Records from a dataset
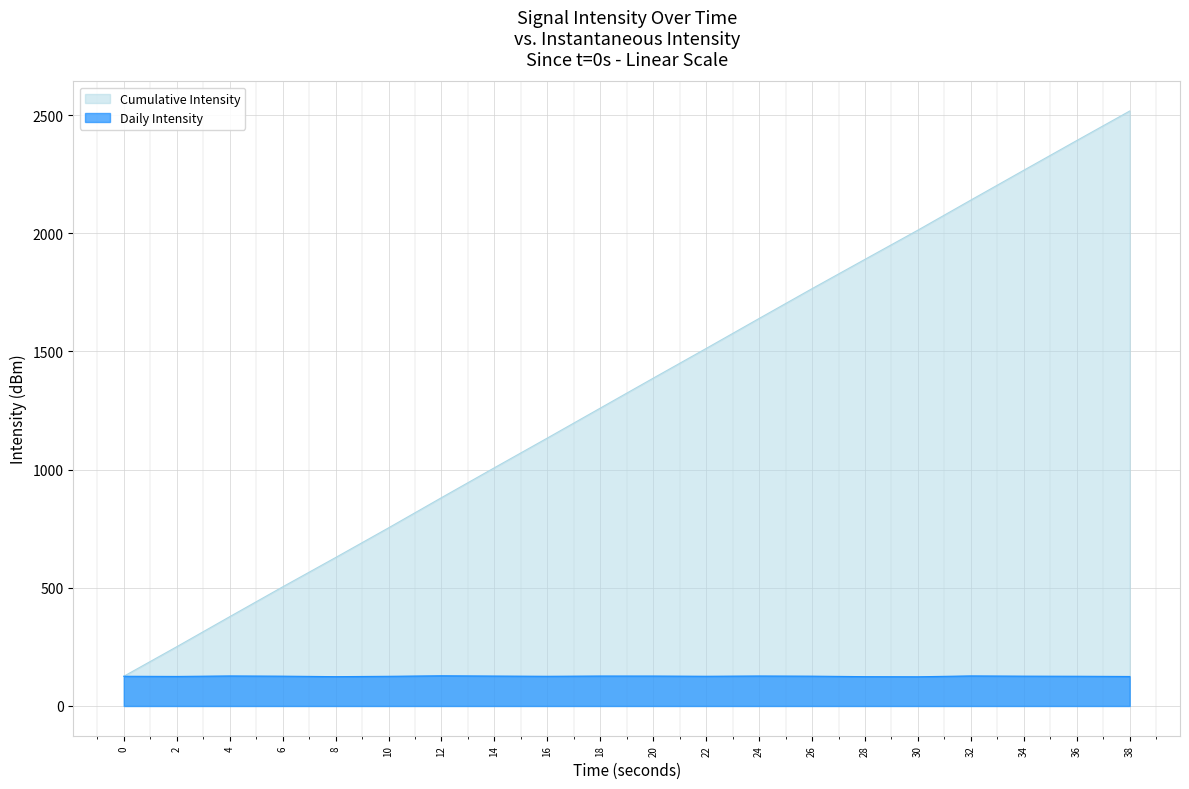

Rank the categories by Cumulative Intensity value from lowest to highest.

0, 2, 4, 6, 8, 10, 12, 14, 16, 18, 20, 22, 24, 26, 28, 30, 32, 34, 36, 38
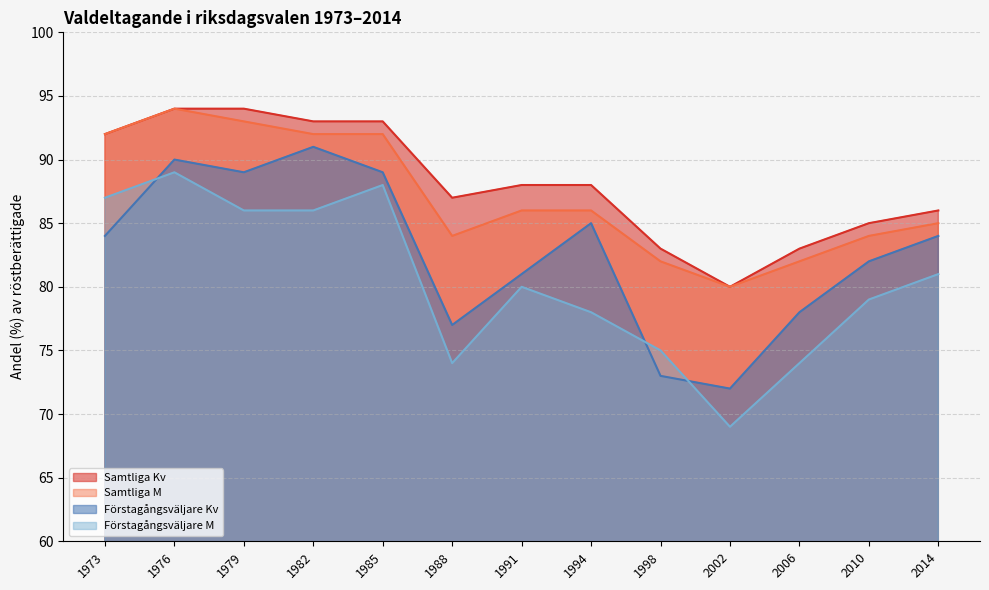

Reading right to left, extract all data points from this chart.

Samtliga Kv: 86	85	83	80	83	88	88	87	93	93	94	94	92
Samtliga M: 85	84	82	80	82	86	86	84	92	92	93	94	92
Förstagångsväljare Kv: 84	82	78	72	73	85	81	77	89	91	89	90	84
Förstagångsväljare M: 81	79	74	69	75	78	80	74	88	86	86	89	87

_Aim of the task_: Could you give the listing again from its start through the line containing "Reading right to", replacing "Cumulative Intensity" with "Total Intensity", changing nothing else, and leaving out the pictures?

_Solution for this exercise_:
Rank the categories by Total Intensity value from lowest to highest.

0, 2, 4, 6, 8, 10, 12, 14, 16, 18, 20, 22, 24, 26, 28, 30, 32, 34, 36, 38

Reading right to left, extract all data points from this chart.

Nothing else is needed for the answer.